Legacy of the USS Tennessee
Many US Navy vessels were present during the attack on Pearl Harbor, but it was the battleships that bore the brunt of the surprise attack. Among the mighty vessels moored within the harbor, lined up perfectly for Japanese bombers to target them, was the USS Tennessee (BB-43). While not as widely recognized as the USS Arizona, the Tennessee’s survival during the attack on Pearl Harbor proved paramount to the success of the United States Navy during World War II.
The Life of the Tennessee
Launched in April of 1919, the Tennessee had a rough start when, in 1920 during trial runs, a generator exploded and destroyed a turbine. The ship returned to service in 1921 and was stationed at San Pedro, CA for 19 years. By 1940, the Tennessee received an overhaul and was moved to Pearl Harbor, where she would be moored at Battleship Row at the time of the Japanese surprise attack in December of 1941.
As the Japanese swooped in on the row of battleships in the harbor, the crew of the Tennessee jumped behind the antiaircraft guns onboard and mounted the best defense they were capable of. In the attack, the battleship was struck by two armor-piercing bombs, neither of which detonated completely.
Vessels around the Tennessee sustained heavy damage, and she was essentially trapped by the USS West Virginia. The Tennessee, which suffered five crew deaths, was able to return to service in February of 1942. When she reentered the war, she did so in full force, joining the aircraft carrier USS Hornet on her journey to support the invasion of Guadalcanal.
After the Attack
By mid-1943, the Tennessee was given a new destination: Alaska, where she would work to support the Aleutian Islands campaign. As Japan’s Navy wasn't involved, the Tennessee fired on ground forces until the Aleutian Islands were back in American hands.
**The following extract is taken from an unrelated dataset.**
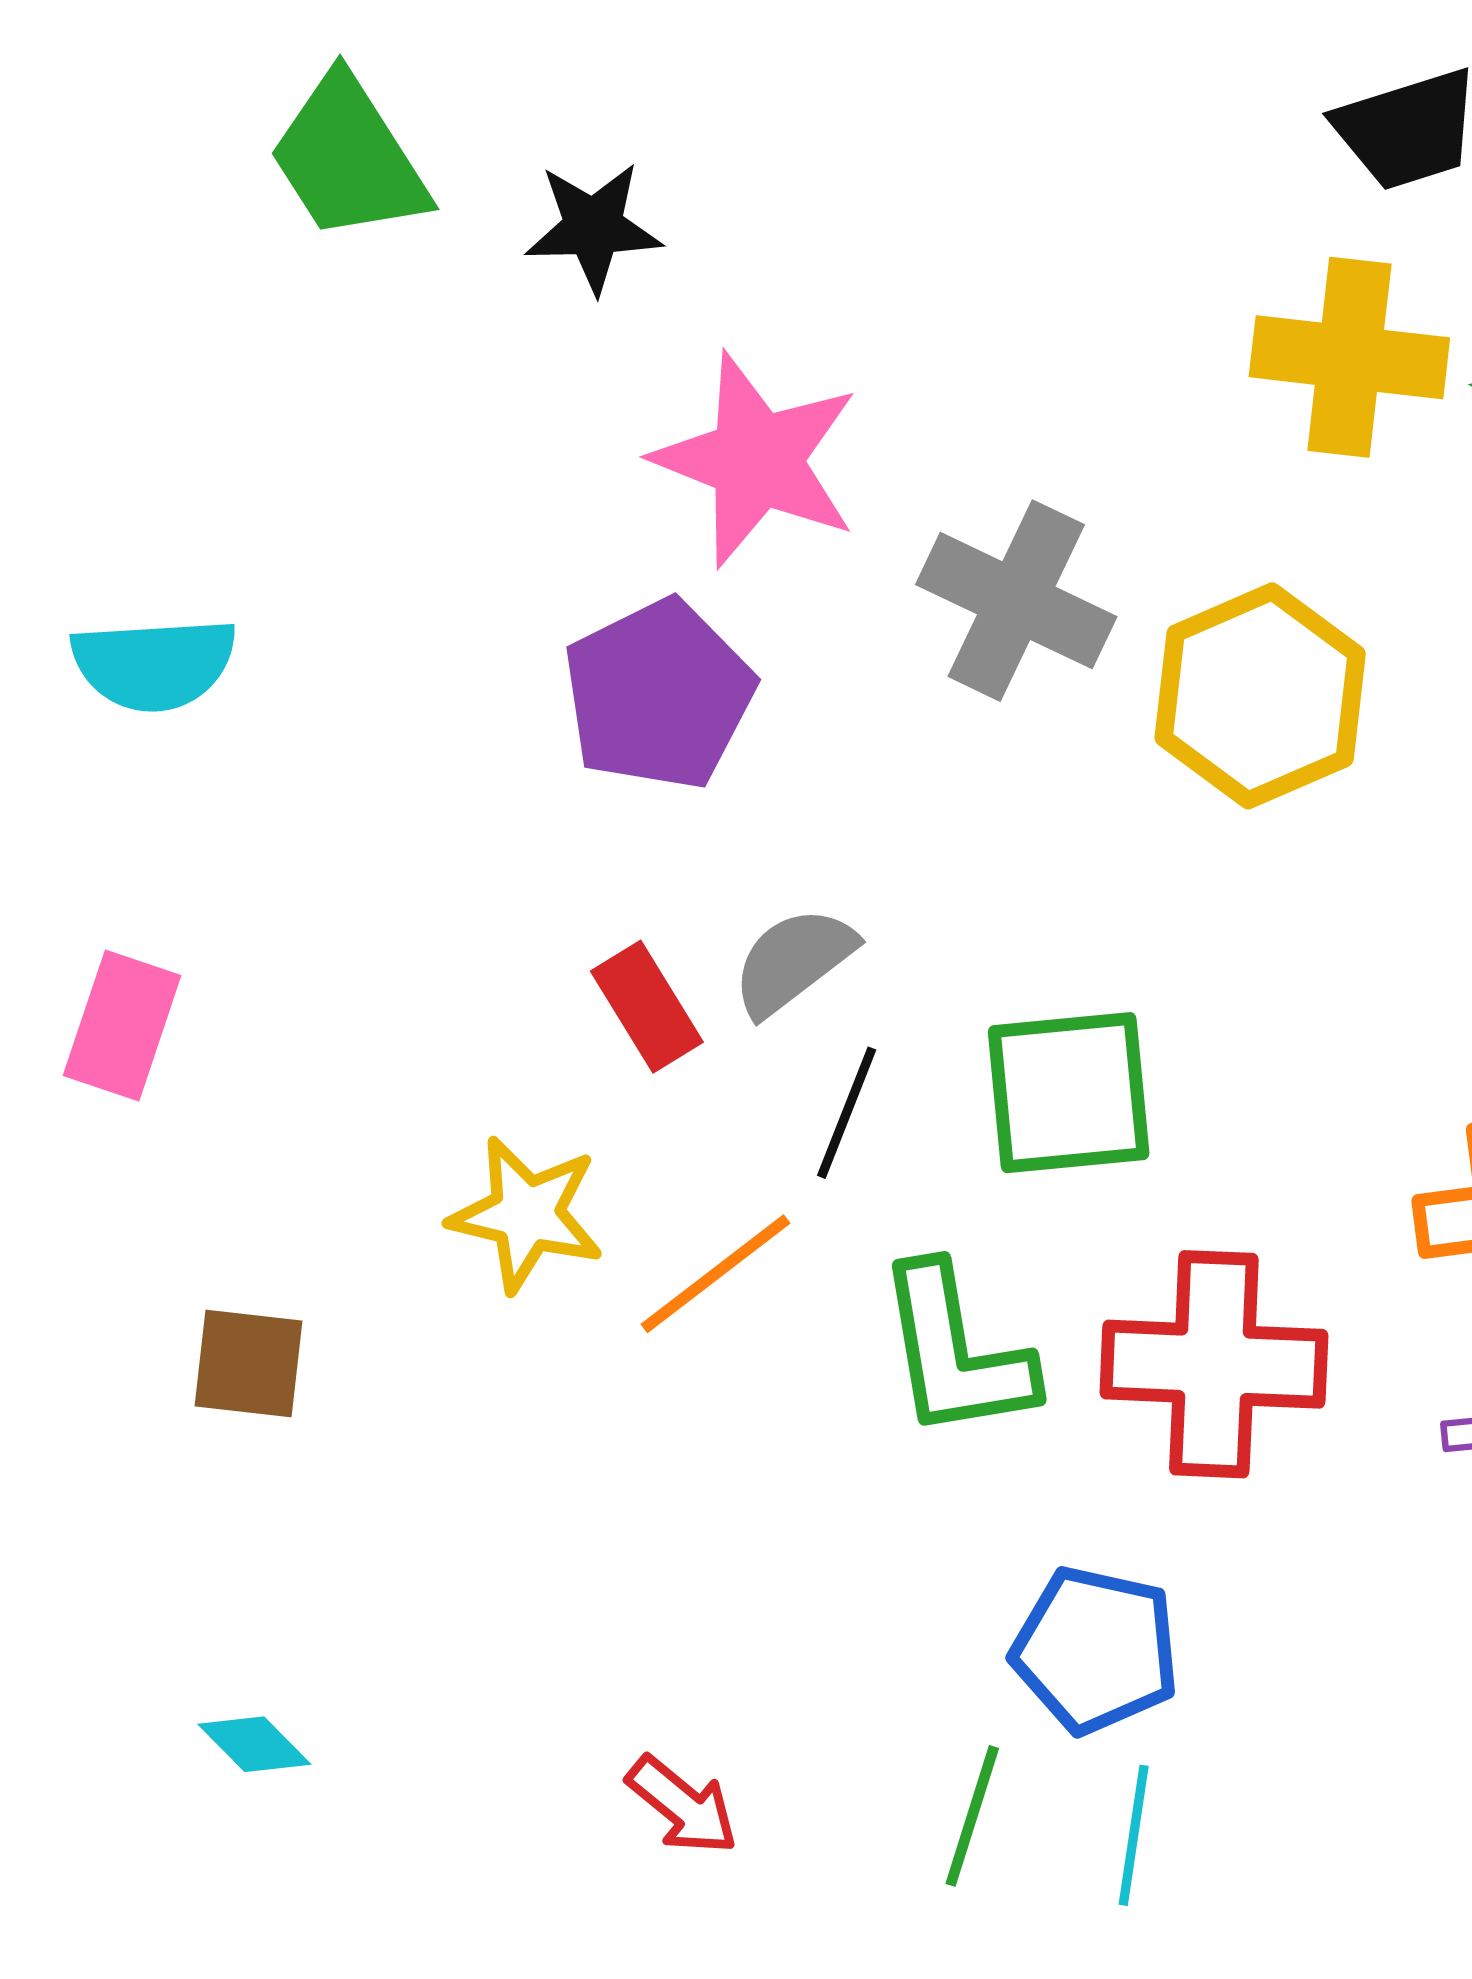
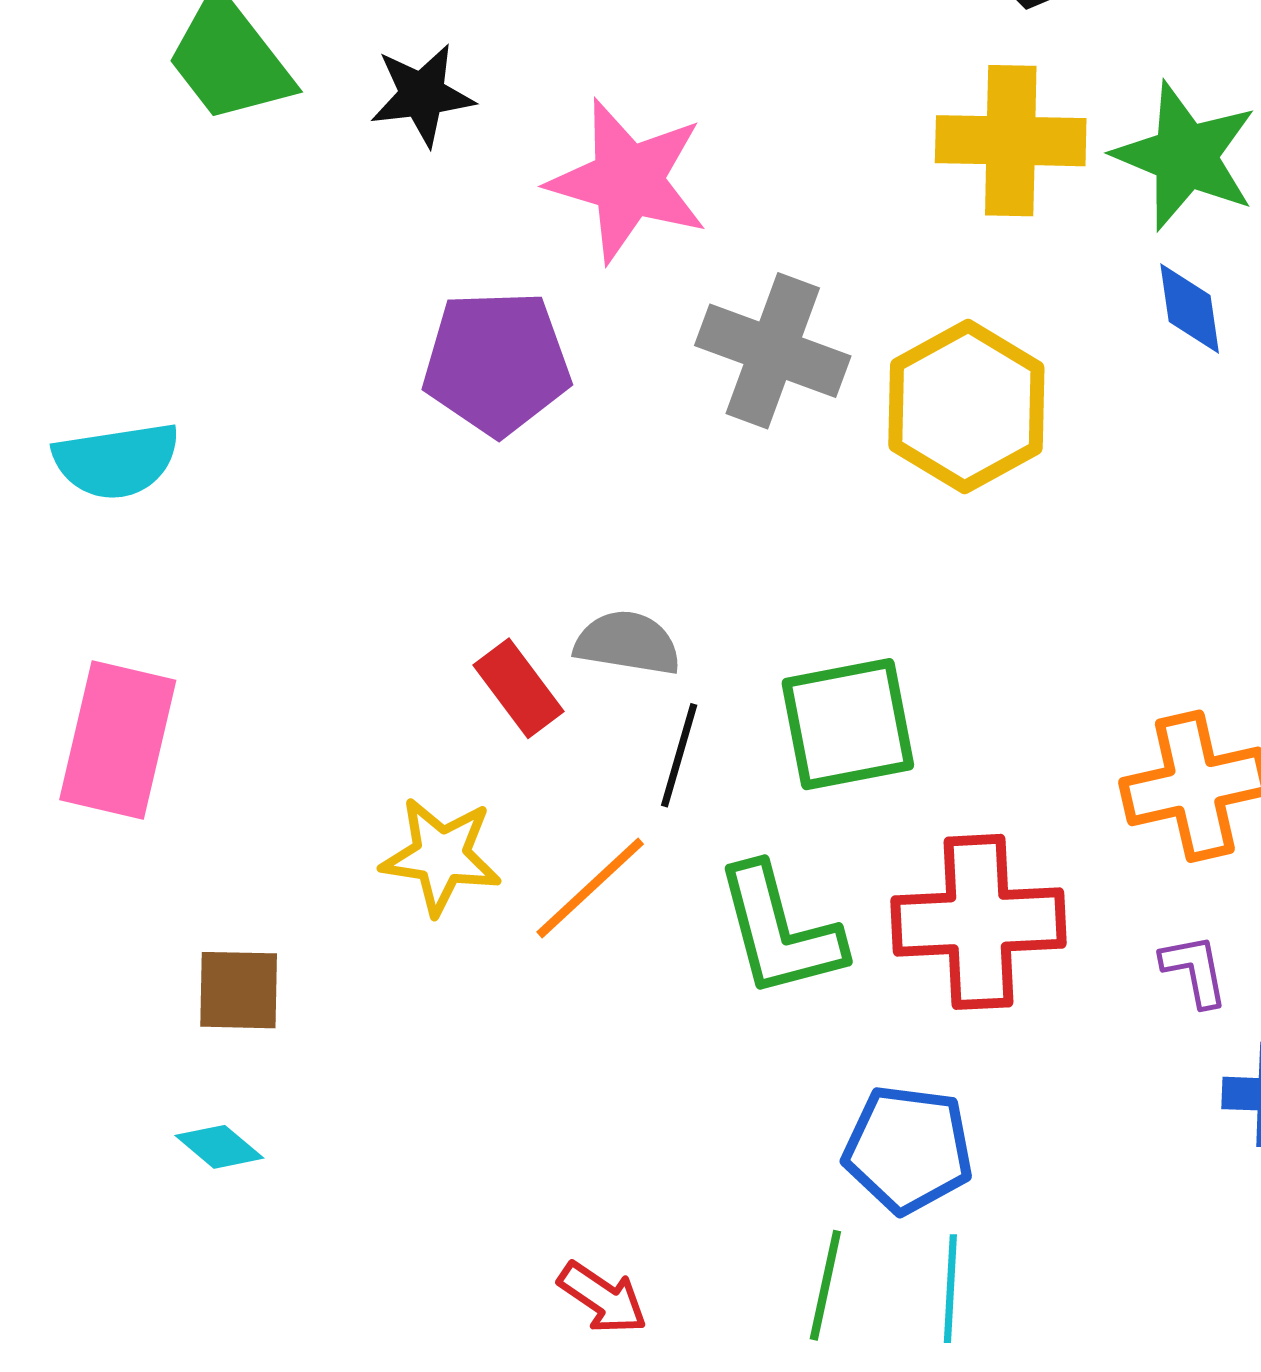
pink star: (756, 460) -> (628, 181), moved
purple pentagon: (658, 695) -> (497, 363), moved, turned 30
gray semicircle: (793, 961) -> (628, 643), turned 52
pink rectangle: (122, 1025) -> (118, 740), size x1.4
cyan diamond: (254, 1744) -> (219, 1147), moved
With much still left to do, after a period of training, the Tennessee and her crew were moved to Betio to participate in the Battle of Tarawa and, in 1944, was ordered to assist in the Marshall Islands, where she continued ground-force bombardment.
One of the ship's most notable engagements came in October of 1944, when she was added to the naval force that took part in the Battle of Leyte Gulf. Considered one of the largest naval battles in history, The Tennessee—alongside other battleships including fellow Pearl Harbor survivors the West Virginia, Pennsylvania, California, and Maryland—succeeded in routing the Japanese, securing an Allied victory in the Philippines.
The End of the Tennessee
Having survived multiple battles against the Japanese, and one of the most devastating attacks on American territory, the Tennessee was finally delisted from the Naval Vessel Register on March 1st, 1959.
After a lengthy and illustrious service, the final fate of the Tennessee was to be sold as scrap to the Bethlehem Steel Company.